BEGIN Data section
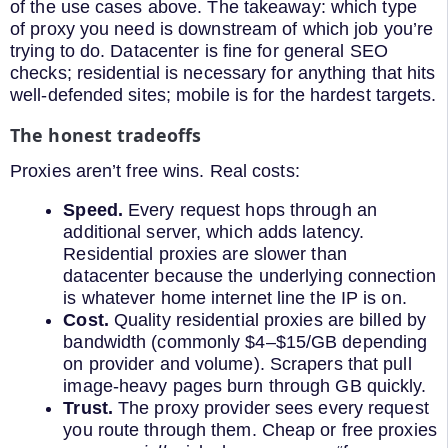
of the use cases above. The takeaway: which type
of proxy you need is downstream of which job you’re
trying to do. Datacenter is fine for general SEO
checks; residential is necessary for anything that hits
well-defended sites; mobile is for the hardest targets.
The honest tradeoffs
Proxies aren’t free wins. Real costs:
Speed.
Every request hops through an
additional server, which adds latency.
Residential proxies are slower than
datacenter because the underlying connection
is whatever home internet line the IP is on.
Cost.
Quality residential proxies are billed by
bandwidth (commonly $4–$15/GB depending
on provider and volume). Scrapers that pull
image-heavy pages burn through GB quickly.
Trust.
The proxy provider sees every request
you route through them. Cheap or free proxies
END Data section
**What this task involves:** Output the text lines from all of the items as a JSON list of strings, one string per line, with blank lines omitted. Leave the pictures out of the answer.

**Response box:**
[
  "of the use cases above. The takeaway: which type",
  "of proxy you need is downstream of which job you’re",
  "trying to do. Datacenter is fine for general SEO",
  "checks; residential is necessary for anything that hits",
  "well-defended sites; mobile is for the hardest targets.",
  "The honest tradeoffs",
  "Proxies aren’t free wins. Real costs:",
  "Speed.",
  "Every request hops through an",
  "additional server, which adds latency.",
  "Residential proxies are slower than",
  "datacenter because the underlying connection",
  "is whatever home internet line the IP is on.",
  "Cost.",
  "Quality residential proxies are billed by",
  "bandwidth (commonly $4–$15/GB depending",
  "on provider and volume). Scrapers that pull",
  "image-heavy pages burn through GB quickly.",
  "Trust.",
  "The proxy provider sees every request",
  "you route through them. Cheap or free proxies"
]